Waste Oil BurnerDirector of the Independent Garage Association (IGA) Stuart James, will be teaming up with the Garage Equipment Association (GEA) Chief Executive Dave Garratt, in an attempt to challenge the changes to the guidance of the Environmental Permitting (England & Wales) Regulations 2010.

Both James and Garratt believe the impact analysis carried out didn’t fit the current economic model of waste oil collection given the recent devaluation of oil prices. Stuart James responded: “The revisions to guidance will make it uneconomical to use a small waste oil burner (SWOB) for the purpose it was intended as it significantly increases the costs for small garages. This will inevitably be passed on to consumers through higher labour rates”.

The legislation will come into effect from April and will effectively eradicate the use of SWOBS. The changes remove the exemption from the Waste Incineration Directive for SWOBS and requires garages to pay a permit of £3,218 on top off annual fees costing £1,384. There will also be further costs for monitoring and reporting requirements under the SWOBS permit.

By March 31st, current operators of SWOBS will either have to apply for a new permit to continue burning waste oil or ‘surrender the permit’ if they intend to use non-waste oil fuels or installing an alternative method of space heating that doesn’t require the burning of waste oil.

Garratt said: “We do not believe that it is appropriate and proportional to treat a 0.05MW SWOB in the same way as a 50MW industrial process.

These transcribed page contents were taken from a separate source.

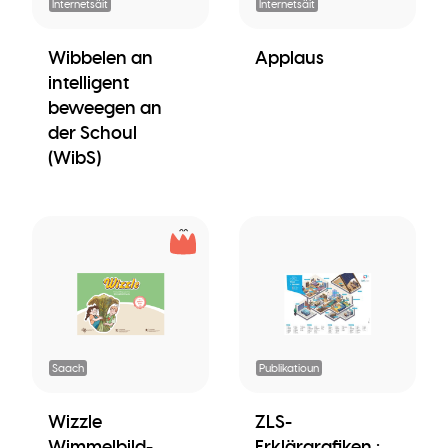
Internetsäit
Internetsäit
Wibbelen an
Applaus
intelligent
beweegen an
der Schoul
(WibS)
Saach
Publikatioun
Wizzle
ZLS-
Wimmelbild-
Erklärgrafiken :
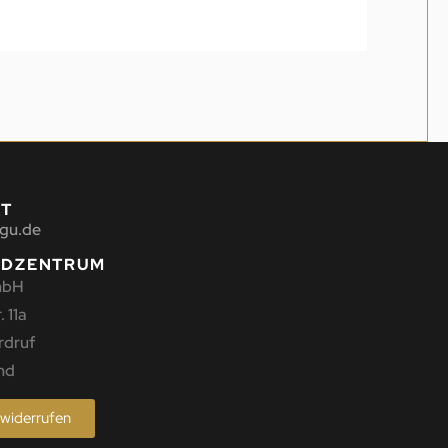
KT
gu.de
NDZENTRUM
mbH
 11a
rdruf
nd
 widerrufen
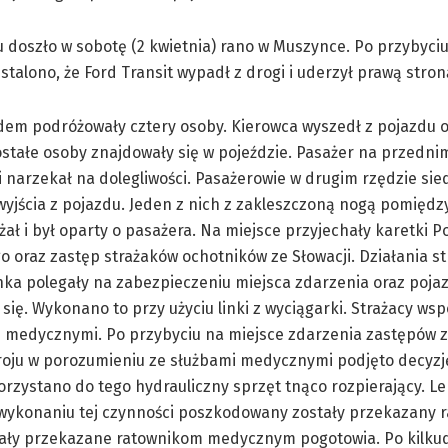
doszło w sobotę (2 kwietnia) rano w Muszynce. Po przybyciu
stalono, że Ford Transit wypadł z drogi i uderzył prawą stro
em podróżowały cztery osoby. Kierowca wyszedł z pojazdu 
ostałe osoby znajdowały się w pojeździe. Pasażer na przednim
 narzekał na dolegliwości. Pasażerowie w drugim rzędzie sied
wyjścia z pojazdu. Jeden z nich z zakleszczoną nogą pomiędz
ał i był oparty o pasażera. Na miejsce przyjechały karetki P
 oraz zastęp strażaków ochotników ze Słowacji. Działania s
ka polegały na zabezpieczeniu miejsca zdarzenia oraz poja
się. Wykonano to przy użyciu linki z wyciągarki. Strażacy ws
 medycznymi. Po przybyciu na miejsce zdarzenia zastępów z
roju w porozumieniu ze służbami medycznymi podjęto decyzj
rzystano do tego hydrauliczny sprzęt tnąco rozpierający. L
wykonaniu tej czynności poszkodowany zostały przekazany 
ły przekazane ratownikom medycznym pogotowia. Po kilkud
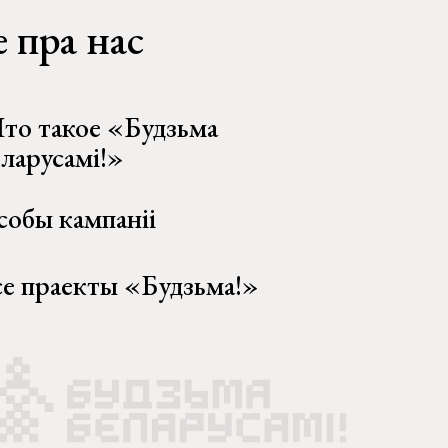
 пра нас
то такое «Будзьма
еларусамі!»
собы кампаніі
се праекты «Будзьма!»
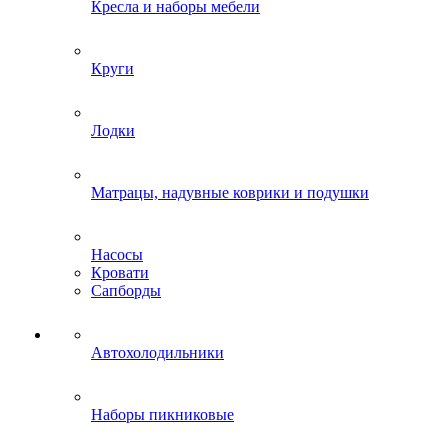
Кресла и наборы мебели
Круги
Лодки
Матрацы, надувные коврики и подушки
Насосы
Кровати
Сапборды
Автохолодильники
Наборы пикниковые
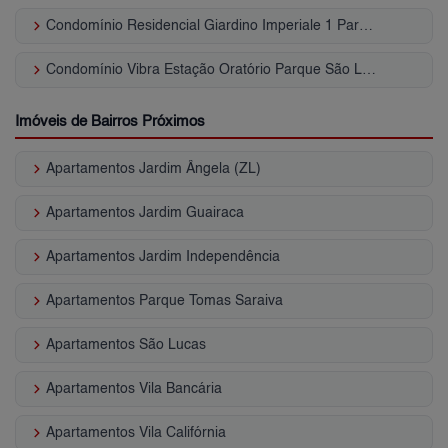
keyboard_arrow_right
Condomínio Residencial Giardino Imperiale 1 Parque São Lucas
keyboard_arrow_right
Condomínio Vibra Estação Oratório Parque São Lucas
Imóveis de Bairros Próximos
keyboard_arrow_right
Apartamentos Jardim Ângela (ZL)
keyboard_arrow_right
Apartamentos Jardim Guairaca
keyboard_arrow_right
Apartamentos Jardim Independência
keyboard_arrow_right
Apartamentos Parque Tomas Saraiva
keyboard_arrow_right
Apartamentos São Lucas
keyboard_arrow_right
Apartamentos Vila Bancária
keyboard_arrow_right
Apartamentos Vila Califórnia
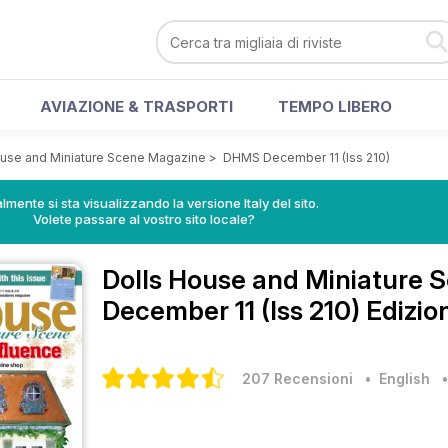
AVIAZIONE & TRASPORTI
TEMPO LIBERO
ouse and Miniature Scene Magazine
>
DHMS December 11 (Iss 210)
lmente si sta visualizzando la versione Italy del sito.
Volete passare al vostro sito locale?
Dolls House and Miniature
December 11 (Iss 210) Edizio
207 Recensioni
• English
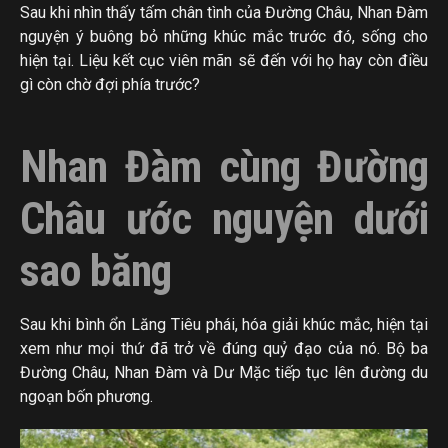
Sau khi nhìn thấy tấm chân tình của Đường Châu, Nhan Đàm
nguyện ý buông bỏ những khúc mắc trước đó, sống cho
hiện tại. Liệu kết cục viên mãn sẽ đến với họ hay còn điều
gì còn chờ đợi phía trước?
Nhan Đàm cùng Đường
Châu ước nguyện dưới
sao băng
Sau khi bình ổn Lăng Tiêu phái, hóa giải khúc mắc, hiện tại
xem như mọi thứ đã trở về đúng quỷ đạo của nó. Bộ ba
Đường Châu, Nhan Đàm và Dư Mặc tiếp tục lên đường du
ngoạn bốn phương.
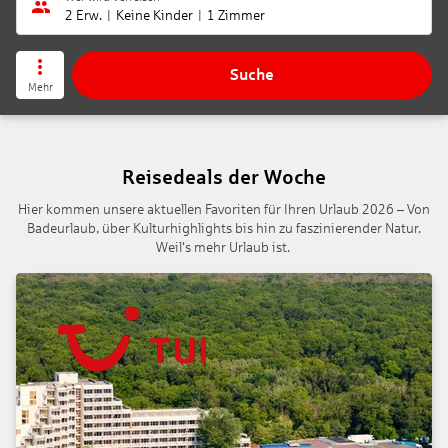
2 Erw.
Keine Kinder
1 Zimmer
Suche
Mehr
Reisedeals der Woche
Hier kommen unsere aktuellen Favoriten für Ihren Urlaub 2026 – Von
Badeurlaub, über Kulturhighlights bis hin zu faszinierender Natur.
Weil's mehr Urlaub ist.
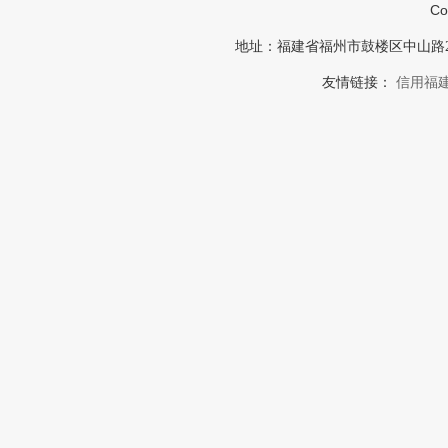
Co
地址：福建省福州市鼓楼区中山路23号福建
友情链接：
信用福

The revised guidance takes no account of the high levels of technology in modern SWOBS, which makes it far better for the environment to burn waste oil on site than to store and transport it by road to an industrial incinerator”.

James and Garratt will be meeting up with Rory Stewart, Parliamentary Under Secretary of State for Environment and Rural Affairs, in early March to discuss their concerns.